Дайнеко, молча, смотрела на курсы. Потом наклонилась к Леванченко и что-то тихо ему сказала. Он закивал в ответ. В воздух проскользнули слова «… теряет квалификацию…» После короткого разговора Дайнечка пошла в стекляшку к Диме Ласке. Через какое-то время оттуда послышался ее смех. Весело что-то обсуждали. Перепады настроения у зампредши были очень сильными, и Игнатьев знал, что за этим последует взрыв ярости. Так и случилось. Дайнеко, выходя, задержалась у стола Фадеева.
– Рубли вывез?
– Вывозим Людмила Николаевна. Сегодня в Москве.
– Сколько в кассе осталось?
– В кассе остало… – Толян не успел договорить.
– В кассе шесть миллионов, – звонко выпалила Андронникова, сжимая листок с табличкой в руке.
– Почему так много? Ты что, Фадеев, с ума сошел?
– Так мне…
– Я тебе что сказала на прошлой неделе? Рубли вывезти все, ВСЕ!!!
– Нам надо на валютообмен пятерочку, рубль в спросе… Это я распорядился, – проходящий мимо на перекур Леванченко милостливо решил спасти Толяна, – в кассе уже ничего нет…
– А что с ветхими и изношенными долларами?
– Пакуем, в среду вывоз.
Заместитель председателя правления с перекошенным лицом двинулась к выходу.
– Чтоб все было чисто!!!
– Все сделаем, Людмила Николаевна, – слова Фадеева ее не интересовали.
После обеда Саша вспомнил про тикет. Странно, и Света не звонила, не напоминала. Это на нее не похоже. Он пошел в бэк-офис. За рабочим столом Светланы было пусто.

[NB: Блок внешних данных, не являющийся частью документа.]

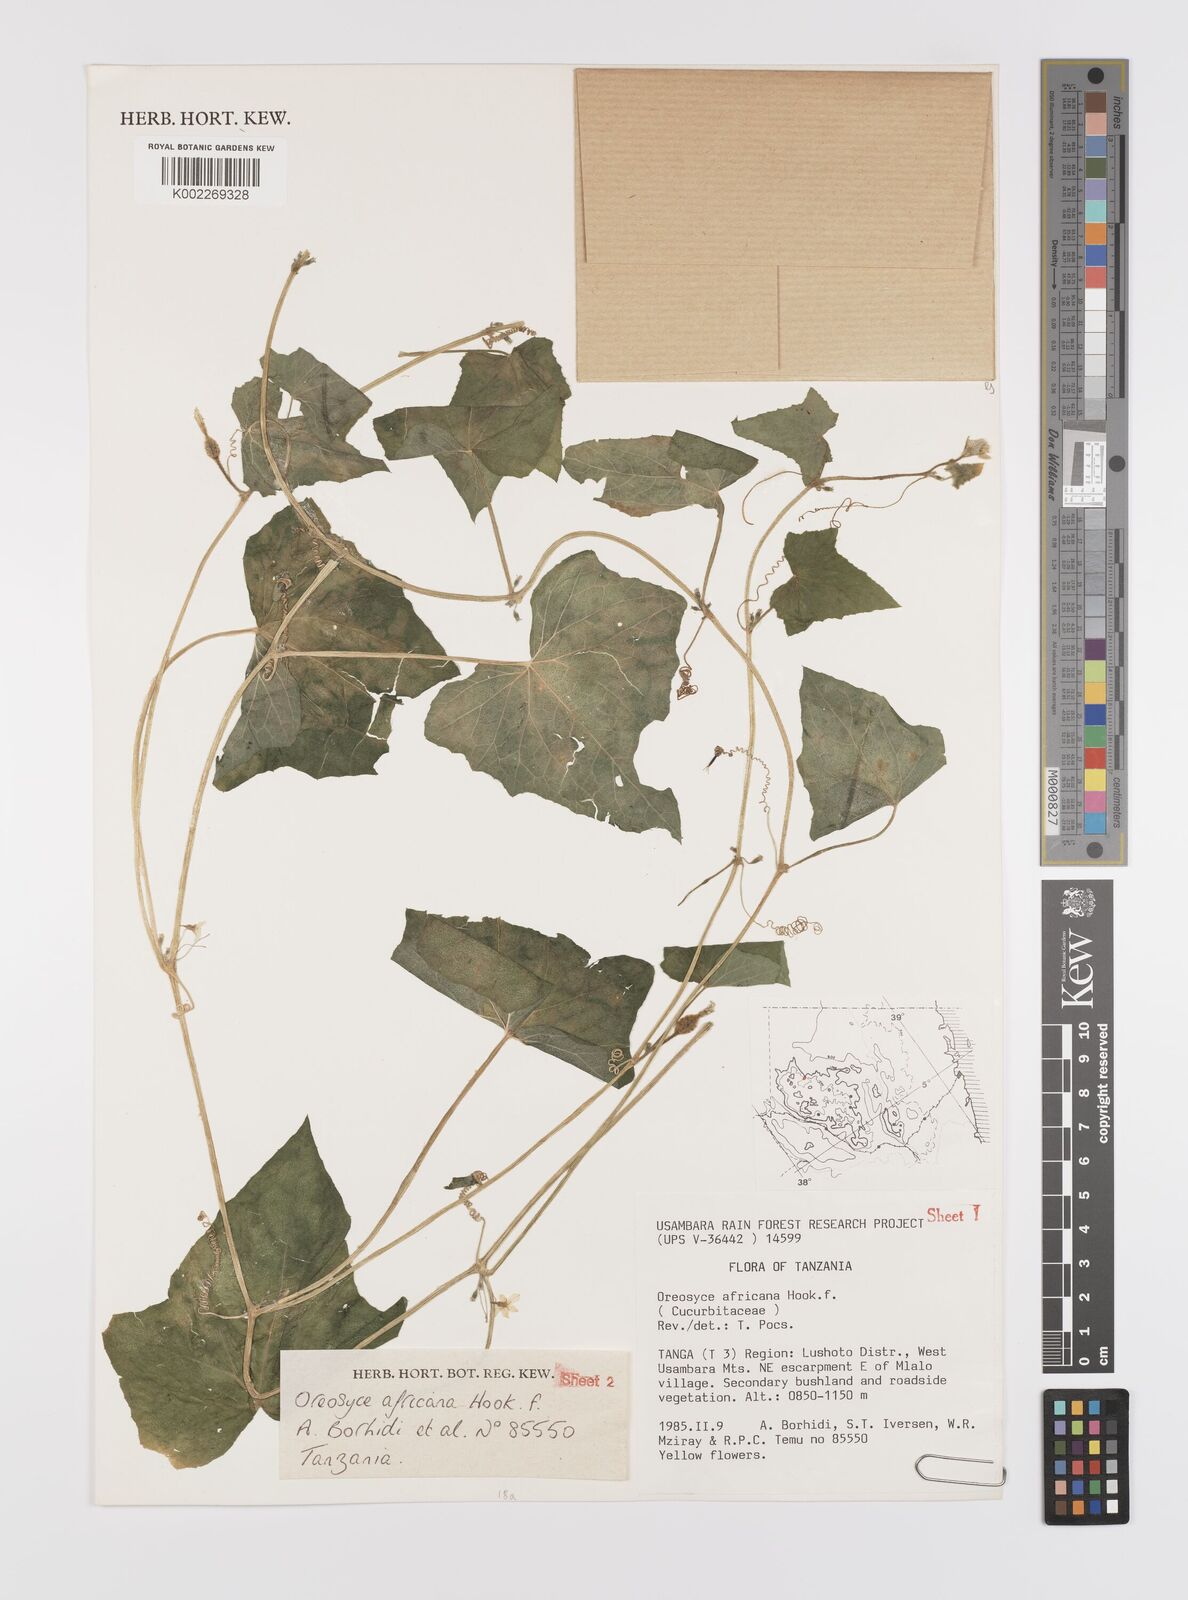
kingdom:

– Девочки, привет всем! А где Света?
– Да неприятности у нее, – ответила сидящая рядом Ира, – ногу на выходных сломала. Какой-то сложный перелом. В больнице сейчас. А ты по какому вопросу?
– Да я так, переговорить… – Саша пошел к выходу.

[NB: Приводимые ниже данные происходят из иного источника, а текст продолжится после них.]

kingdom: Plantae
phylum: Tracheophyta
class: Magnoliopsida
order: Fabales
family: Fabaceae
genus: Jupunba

Но тикет надо было все равно подписывать. Он нашел его в дилинговой системе, распечатал снова и, глянув на свое отражение в стекле шкафа, пошел в приемную Дайнеко.
– Привет!
– Привет ковбойцам! – Инна, как кошка, потягивалась в кресле. – Чего не звонишь?
– Видишь, сам пришел. У себя? Мне надо тикет подписать.
– Да, давай подпишу.
Только Инна поднялась из-за стола, как дверь кабинета распахнулась, и оттуда вылетела Дайнечка.
– Так, я на телефоне, если что, – пропищала она.
– Людмила Николавна, подпишите тикет по рублям.
– Потом, Игнатьев, я спешу.
– Это важно.
– Я сказала – потом. Что непонятно? Всё, – и она зацокала каблуками по коридору.
– Ну что за херня, – Саша тяжело опустился на стул в приемной.
– Не переживай товарисч, кофейку?
– Давай.
Они просидели за разговорами и кофеем минут двадцать. Хотя Саше, честно говоря, было не до этого мурлыкания. Тянущее чувство беспокойства нарастало. Тикет не подписан, заявки нет. Оставив тикет в папке «На подпись», он пошел в дилерский зал. Сел в кресло. На часах было двадцать минут четвертого. Москва потихоньку закрывается.
– Ты рубль видел? – теперь уже Кирьян вмешивался в ход мыслей Игнатьева этим вопросом.
– Да, бля, видел. И что с того? – зло откликнулся Саша.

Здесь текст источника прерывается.